What you will do:
Begin at the first line of the data and copy each line through the one containing "X45625Y-44375D03*", that line included, with no pictures.

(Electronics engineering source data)
____________________

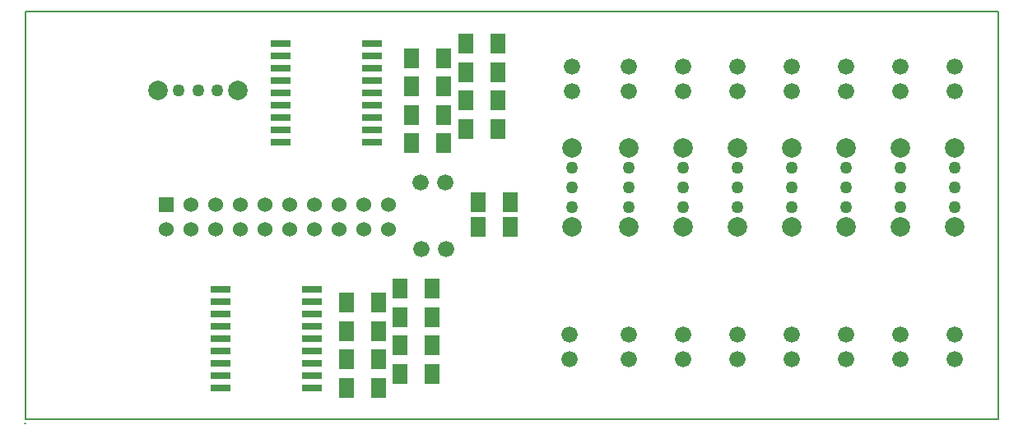
<source format=gbs>
G04 (created by PCBNEW (2013-mar-13)-testing) date jeu. 09 mai 2013 09:48:41 CEST*
%MOIN*%
G04 Gerber Fmt 3.4, Leading zero omitted, Abs format*
%FSLAX34Y34*%
G01*
G70*
G90*
G04 APERTURE LIST*
%ADD10C,0.006*%
%ADD11C,0.00590551*%
%ADD12R,0.0787402X0.03*%
%ADD13R,0.06X0.08*%
%ADD14R,0.06X0.06*%
%ADD15C,0.06*%
%ADD16C,0.05*%
%ADD17C,0.0787402*%
%ADD18C,0.066*%
G04 APERTURE END LIST*
G54D10*
G54D11*
X73400Y-29100D02*
X73400Y-45650D01*
X34000Y-29100D02*
X34000Y-45600D01*
X34000Y-29100D02*
X73400Y-29100D01*
X34000Y-45650D02*
X34000Y-45600D01*
X73400Y-45650D02*
X34000Y-45650D01*
X34000Y-45800D02*
G75*
G03X34000Y-45800I0J0D01*
G74*
G01*
X33999Y-45800D02*
X34000Y-45800D01*
X34000Y-45799D02*
X34000Y-45800D01*
G54D12*
X44349Y-34400D03*
X44350Y-33900D03*
X44350Y-33400D03*
X44350Y-32900D03*
X44350Y-32400D03*
X44350Y-31900D03*
X44350Y-31400D03*
X44350Y-30900D03*
X44350Y-30400D03*
X48050Y-30400D03*
X48050Y-30900D03*
X48050Y-31400D03*
X48050Y-34400D03*
X48050Y-33900D03*
X48050Y-33400D03*
X48050Y-32900D03*
X48050Y-32400D03*
X48050Y-31900D03*
X41924Y-44375D03*
X41925Y-43875D03*
X41925Y-43375D03*
X41925Y-42875D03*
X41925Y-42375D03*
X41925Y-41875D03*
X41925Y-41375D03*
X41925Y-40875D03*
X41925Y-40375D03*
X45625Y-40375D03*
X45625Y-40875D03*
X45625Y-41375D03*
X45625Y-44375D03*
X45625Y-43875D03*
X45625Y-43375D03*
X45625Y-42875D03*
X45625Y-42375D03*
X45625Y-41875D03*
G54D13*
X49650Y-33300D03*
X50950Y-33300D03*
X47025Y-44375D03*
X48325Y-44375D03*
X47025Y-43225D03*
X48325Y-43225D03*
X47025Y-42075D03*
X48325Y-42075D03*
X51850Y-33875D03*
X53150Y-33875D03*
X51850Y-32725D03*
X53150Y-32725D03*
X51850Y-31575D03*
X53150Y-31575D03*
X51850Y-30425D03*
X53150Y-30425D03*
X49650Y-31000D03*
X50950Y-31000D03*
X49650Y-32150D03*
X50950Y-32150D03*
X49650Y-34450D03*
X50950Y-34450D03*
X47025Y-40925D03*
X48325Y-40925D03*
X49175Y-40350D03*
X50475Y-40350D03*
X49175Y-41500D03*
X50475Y-41500D03*
X49175Y-42650D03*
X50475Y-42650D03*
X49175Y-43800D03*
X50475Y-43800D03*
X53650Y-36850D03*
X52350Y-36850D03*
X53650Y-37850D03*
X52350Y-37850D03*
G54D14*
X39700Y-36950D03*
G54D15*
X39700Y-37950D03*
X40700Y-36950D03*
X40700Y-37950D03*
X41700Y-36950D03*
X41700Y-37950D03*
X42700Y-36950D03*
X42700Y-37950D03*
X43700Y-36950D03*
X43700Y-37950D03*
X44700Y-36950D03*
X44700Y-37950D03*
X45700Y-36950D03*
X45700Y-37950D03*
X46700Y-36950D03*
X46700Y-37950D03*
X47700Y-36950D03*
X47700Y-37950D03*
X48700Y-36950D03*
X48700Y-37950D03*
G54D16*
X56150Y-35462D03*
X56150Y-36250D03*
X56150Y-37037D03*
G54D17*
X56150Y-37864D03*
X56150Y-34635D03*
G54D16*
X58450Y-35462D03*
X58450Y-36250D03*
X58450Y-37037D03*
G54D17*
X58450Y-37864D03*
X58450Y-34635D03*
G54D16*
X60650Y-35462D03*
X60650Y-36250D03*
X60650Y-37037D03*
G54D17*
X60650Y-37864D03*
X60650Y-34635D03*
G54D16*
X62850Y-35462D03*
X62850Y-36250D03*
X62850Y-37037D03*
G54D17*
X62850Y-37864D03*
X62850Y-34635D03*
G54D16*
X65050Y-35462D03*
X65050Y-36250D03*
X65050Y-37037D03*
G54D17*
X65050Y-37864D03*
X65050Y-34635D03*
G54D16*
X67250Y-35462D03*
X67250Y-36250D03*
X67250Y-37037D03*
G54D17*
X67250Y-37864D03*
X67250Y-34635D03*
G54D16*
X69450Y-35462D03*
X69450Y-36250D03*
X69450Y-37037D03*
G54D17*
X69450Y-37864D03*
X69450Y-34635D03*
G54D16*
X71650Y-35462D03*
X71650Y-36250D03*
X71650Y-37037D03*
G54D17*
X71650Y-37864D03*
X71650Y-34635D03*
G54D16*
X40212Y-32300D03*
X41000Y-32300D03*
X41787Y-32300D03*
G54D17*
X42614Y-32300D03*
X39385Y-32300D03*
G54D18*
X69450Y-32350D03*
X69450Y-31350D03*
X56150Y-32350D03*
X56150Y-31350D03*
X58450Y-32350D03*
X58450Y-31350D03*
X50050Y-38750D03*
X51050Y-38750D03*
X60650Y-32350D03*
X60650Y-31350D03*
X50000Y-36050D03*
X51000Y-36050D03*
X62850Y-32350D03*
X62850Y-31350D03*
X65050Y-32350D03*
X65050Y-31350D03*
X67250Y-32350D03*
X67250Y-31350D03*
X62850Y-42200D03*
X62850Y-43200D03*
X71650Y-32350D03*
X71650Y-31350D03*
X56050Y-42200D03*
X56050Y-43200D03*
X58450Y-42200D03*
X58450Y-43200D03*
X60650Y-42200D03*
X60650Y-43200D03*
X71650Y-42200D03*
X71650Y-43200D03*
X69450Y-42200D03*
X69450Y-43200D03*
X67250Y-42200D03*
X67250Y-43200D03*
X65050Y-42200D03*
X65050Y-43200D03*
M02*

</source>
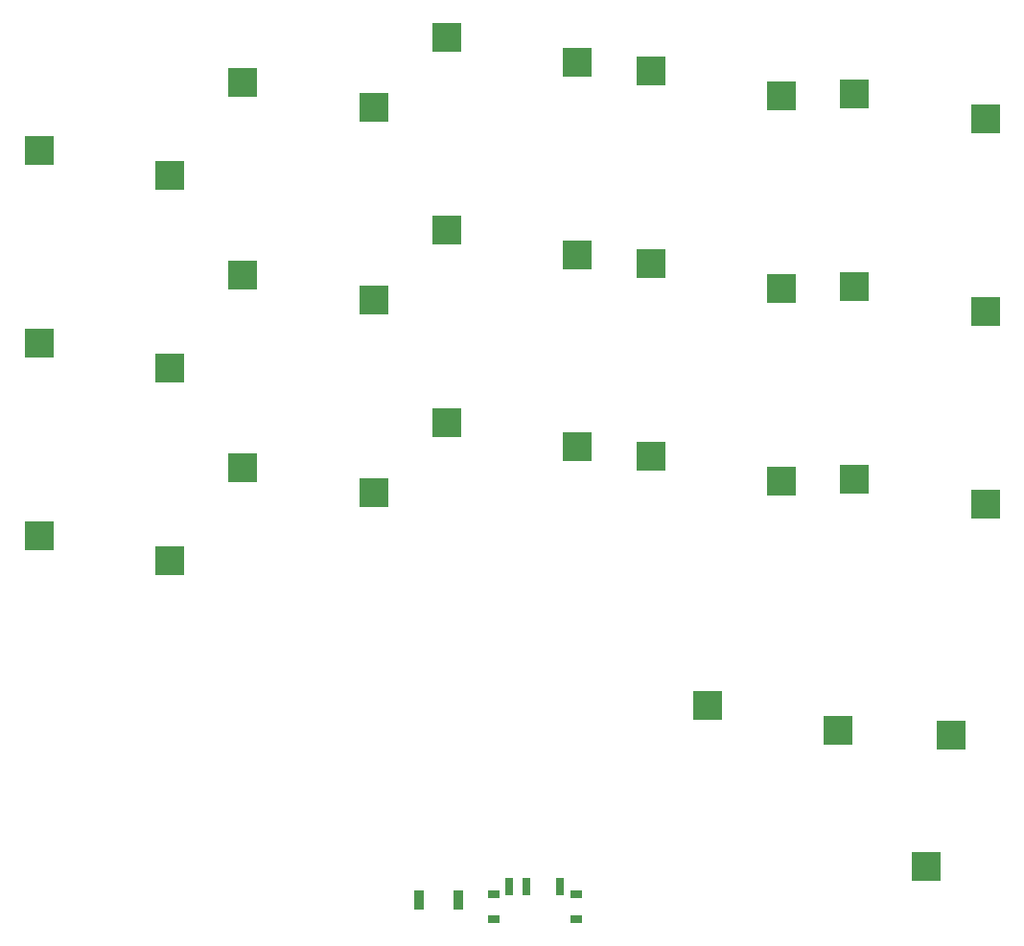
<source format=gbr>
%TF.GenerationSoftware,KiCad,Pcbnew,(6.0.9)*%
%TF.CreationDate,2022-12-19T17:51:50-06:00*%
%TF.ProjectId,gentle34,67656e74-6c65-4333-942e-6b696361645f,v1.0.0*%
%TF.SameCoordinates,Original*%
%TF.FileFunction,Paste,Bot*%
%TF.FilePolarity,Positive*%
%FSLAX46Y46*%
G04 Gerber Fmt 4.6, Leading zero omitted, Abs format (unit mm)*
G04 Created by KiCad (PCBNEW (6.0.9)) date 2022-12-19 17:51:50*
%MOMM*%
%LPD*%
G01*
G04 APERTURE LIST*
%ADD10R,2.600000X2.600000*%
%ADD11R,0.700000X1.500000*%
%ADD12R,1.000000X0.800000*%
%ADD13R,0.900000X1.700000*%
G04 APERTURE END LIST*
D10*
%TO.C,S1*%
X14725000Y5950000D03*
X26275000Y3750000D03*
%TD*%
%TO.C,S3*%
X14725000Y22950000D03*
X26275000Y20750000D03*
%TD*%
%TO.C,S5*%
X14725000Y39950000D03*
X26275000Y37750000D03*
%TD*%
%TO.C,S7*%
X32725000Y11950000D03*
X44275000Y9750000D03*
%TD*%
%TO.C,S9*%
X32725000Y28950000D03*
X44275000Y26750000D03*
%TD*%
%TO.C,S11*%
X32725000Y45950000D03*
X44275000Y43750000D03*
%TD*%
%TO.C,S13*%
X50725000Y15950000D03*
X62275000Y13750000D03*
%TD*%
%TO.C,S15*%
X50725000Y32950000D03*
X62275000Y30750000D03*
%TD*%
%TO.C,S17*%
X50725000Y49950000D03*
X62275000Y47750000D03*
%TD*%
%TO.C,S19*%
X68725000Y12950000D03*
X80275000Y10750000D03*
%TD*%
%TO.C,S21*%
X68725000Y29950000D03*
X80275000Y27750000D03*
%TD*%
%TO.C,S23*%
X68725000Y46950000D03*
X80275000Y44750000D03*
%TD*%
%TO.C,S25*%
X86725000Y10950000D03*
X98275000Y8750000D03*
%TD*%
%TO.C,S27*%
X86725000Y27950000D03*
X98275000Y25750000D03*
%TD*%
%TO.C,S29*%
X86725000Y44950000D03*
X98275000Y42750000D03*
%TD*%
%TO.C,S31*%
X73725000Y-9050000D03*
X85275000Y-11250000D03*
%TD*%
%TO.C,S33*%
X93050000Y-23275000D03*
X95250000Y-11725000D03*
%TD*%
D11*
%TO.C,*%
X60750000Y-25070000D03*
X57750000Y-25070000D03*
X56250000Y-25070000D03*
D12*
X62150000Y-27930000D03*
X54850000Y-27930000D03*
X54850000Y-25720000D03*
X62150000Y-25720000D03*
%TD*%
D13*
%TO.C,*%
X48300000Y-26250000D03*
X51700000Y-26250000D03*
%TD*%
M02*

</source>
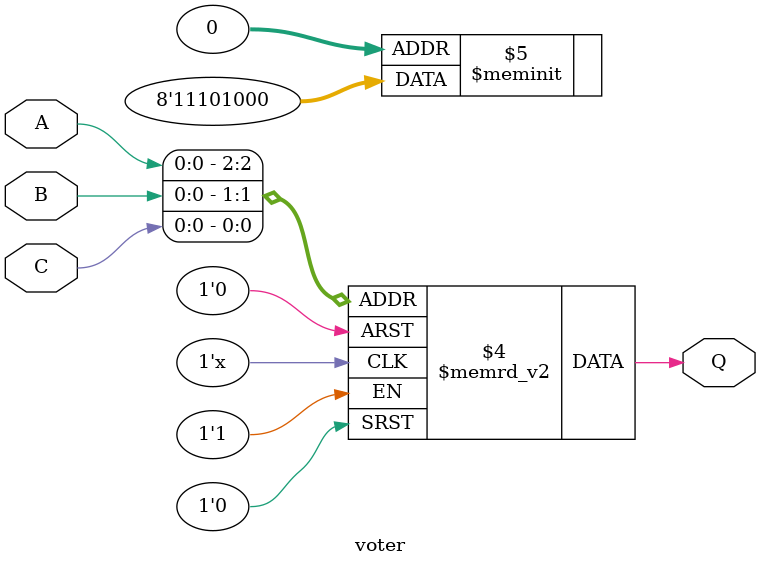
<source format=v>
module voter(
A,
B,
C,
Q
);

input A, B, C ;
output Q ;


reg Q;

	always @ (A , B , C ) 
		case ({A,B,C})
			3'b000: Q<= 1'b0;
			3'b001: Q<=1'b0;
			3'b010: Q<=1'b0;
			3'b011: Q<=1'b1;
			3'b100: Q<=1'b0;
			3'b101: Q<=1'b1;
			3'b110: Q<=1'b1;
			3'b111: Q<=1'b1;
			
		endcase
		
	

endmodule

</source>
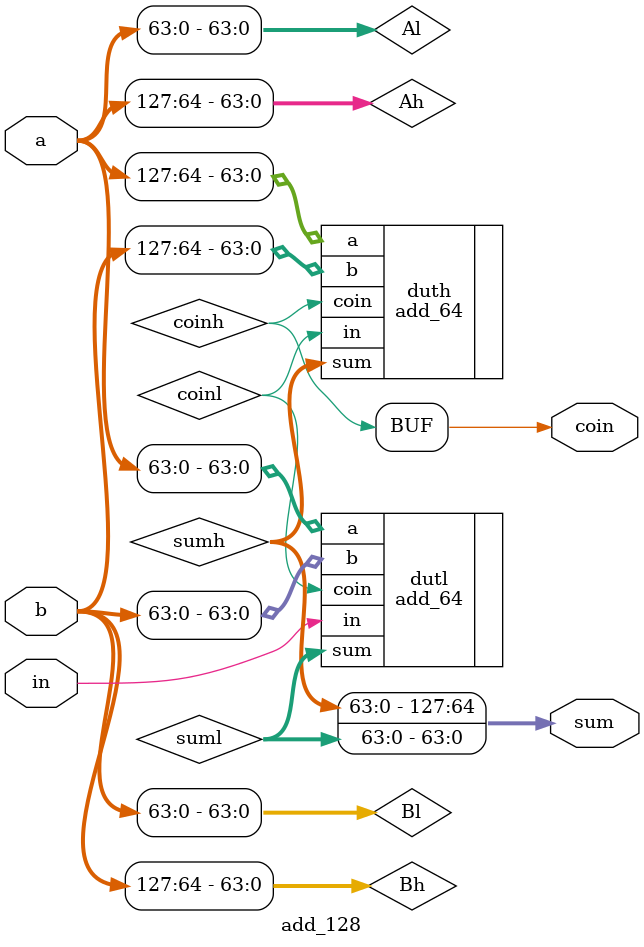
<source format=v>
module add_128(
    input [127:0] a,
    input [127:0] b,
    input		in,
	output reg 		 coin,
	output reg [127:0] sum
);

parameter m=128;

wire [m/2-1:0] Al;
wire [m-1:m/2] Ah;
wire [m/2-1:0] Bl;
wire [m-1:m/2] Bh;

assign Al=a[m/2-1:0];
assign Ah=a[m-1:m/2];
assign Bl=b[m/2-1:0];
assign Bh=b[m-1:m/2];

wire [m/2-1:0] suml;
wire [m/2-1:0] sumh;
wire 		   coinl;
wire 		   coinh;


add_64	dutl(.a(Al), .b(Bl), .sum(suml), .in(in),    .coin(coinl));
add_64	duth(.a(Ah), .b(Bh), .sum(sumh), .in(coinl),  .coin(coinh));

always @(*) begin
	sum ={sumh,suml};
	coin =coinh;
end

endmodule


</source>
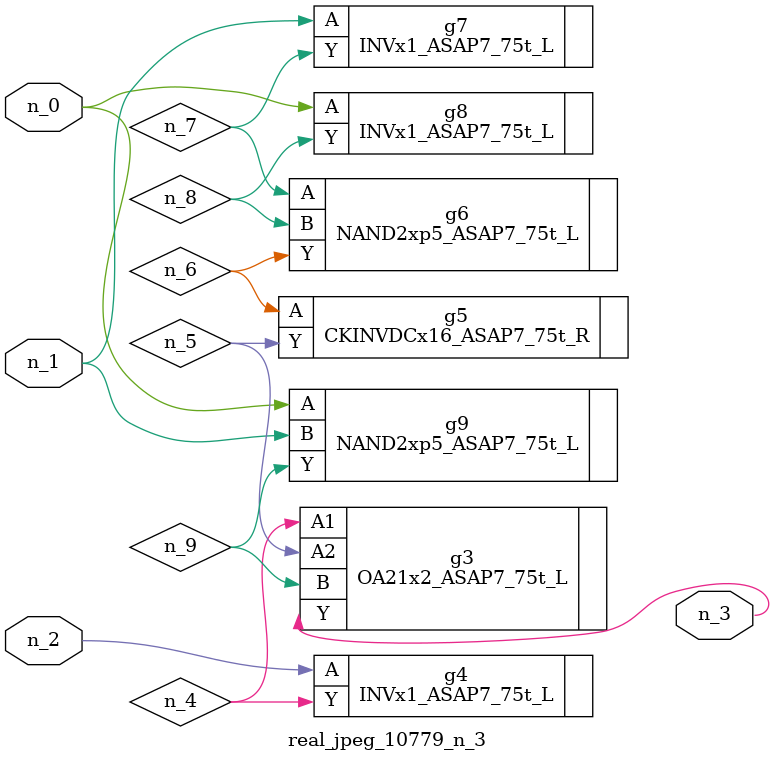
<source format=v>
module real_jpeg_10779_n_3 (n_1, n_0, n_2, n_3);

input n_1;
input n_0;
input n_2;

output n_3;

wire n_5;
wire n_4;
wire n_8;
wire n_6;
wire n_7;
wire n_9;

INVx1_ASAP7_75t_L g8 ( 
.A(n_0),
.Y(n_8)
);

NAND2xp5_ASAP7_75t_L g9 ( 
.A(n_0),
.B(n_1),
.Y(n_9)
);

INVx1_ASAP7_75t_L g7 ( 
.A(n_1),
.Y(n_7)
);

INVx1_ASAP7_75t_L g4 ( 
.A(n_2),
.Y(n_4)
);

OA21x2_ASAP7_75t_L g3 ( 
.A1(n_4),
.A2(n_5),
.B(n_9),
.Y(n_3)
);

CKINVDCx16_ASAP7_75t_R g5 ( 
.A(n_6),
.Y(n_5)
);

NAND2xp5_ASAP7_75t_L g6 ( 
.A(n_7),
.B(n_8),
.Y(n_6)
);


endmodule
</source>
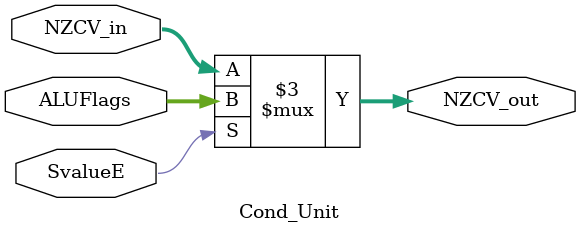
<source format=v>
module Cond_Unit(
	input[3:0] NZCV_in,
	input[3:0] ALUFlags,
	input SvalueE,
	output reg[3:0] NZCV_out
	);
	
	
	always @ (*)
	begin
		NZCV_out = (SvalueE == 1'b1) ? ALUFlags : NZCV_in;	
	end
	
endmodule

</source>
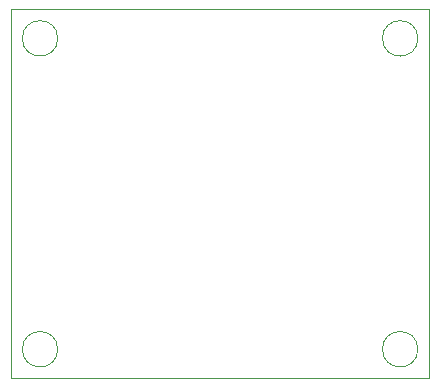
<source format=gbr>
G04 #@! TF.FileFunction,Profile,NP*
%FSLAX46Y46*%
G04 Gerber Fmt 4.6, Leading zero omitted, Abs format (unit mm)*
G04 Created by KiCad (PCBNEW 4.0.1-stable) date 19/01/2016 21:10:36*
%MOMM*%
G01*
G04 APERTURE LIST*
%ADD10C,0.100000*%
G04 APERTURE END LIST*
D10*
X174457500Y-106452500D02*
G75*
G03X174457500Y-106452500I-1500000J0D01*
G01*
X143967500Y-106452500D02*
G75*
G03X143967500Y-106452500I-1500000J0D01*
G01*
X174457500Y-80132500D02*
G75*
G03X174457500Y-80132500I-1500000J0D01*
G01*
X143967500Y-80132500D02*
G75*
G03X143967500Y-80132500I-1500000J0D01*
G01*
X140017500Y-77682500D02*
X175407500Y-77682500D01*
X140017500Y-108902500D02*
X140017500Y-77682500D01*
X175407500Y-108902500D02*
X140017500Y-108902500D01*
X175407500Y-77682500D02*
X175407500Y-108902500D01*
M02*

</source>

____________________

Answer section:
<source format=gbs>
G04 (created by PCBNEW (2013-mar-13)-testing) date jeu. 09 mai 2013 09:48:41 CEST*
%MOIN*%
G04 Gerber Fmt 3.4, Leading zero omitted, Abs format*
%FSLAX34Y34*%
G01*
G70*
G90*
G04 APERTURE LIST*
%ADD10C,0.006*%
%ADD11C,0.00590551*%
%ADD12R,0.0787402X0.03*%
%ADD13R,0.06X0.08*%
%ADD14R,0.06X0.06*%
%ADD15C,0.06*%
%ADD16C,0.05*%
%ADD17C,0.0787402*%
%ADD18C,0.066*%
G04 APERTURE END LIST*
G54D10*
G54D11*
X73400Y-29100D02*
X73400Y-45650D01*
X34000Y-29100D02*
X34000Y-45600D01*
X34000Y-29100D02*
X73400Y-29100D01*
X34000Y-45650D02*
X34000Y-45600D01*
X73400Y-45650D02*
X34000Y-45650D01*
X34000Y-45800D02*
G75*
G03X34000Y-45800I0J0D01*
G74*
G01*
X33999Y-45800D02*
X34000Y-45800D01*
X34000Y-45799D02*
X34000Y-45800D01*
G54D12*
X44349Y-34400D03*
X44350Y-33900D03*
X44350Y-33400D03*
X44350Y-32900D03*
X44350Y-32400D03*
X44350Y-31900D03*
X44350Y-31400D03*
X44350Y-30900D03*
X44350Y-30400D03*
X48050Y-30400D03*
X48050Y-30900D03*
X48050Y-31400D03*
X48050Y-34400D03*
X48050Y-33900D03*
X48050Y-33400D03*
X48050Y-32900D03*
X48050Y-32400D03*
X48050Y-31900D03*
X41924Y-44375D03*
X41925Y-43875D03*
X41925Y-43375D03*
X41925Y-42875D03*
X41925Y-42375D03*
X41925Y-41875D03*
X41925Y-41375D03*
X41925Y-40875D03*
X41925Y-40375D03*
X45625Y-40375D03*
X45625Y-40875D03*
X45625Y-41375D03*
X45625Y-44375D03*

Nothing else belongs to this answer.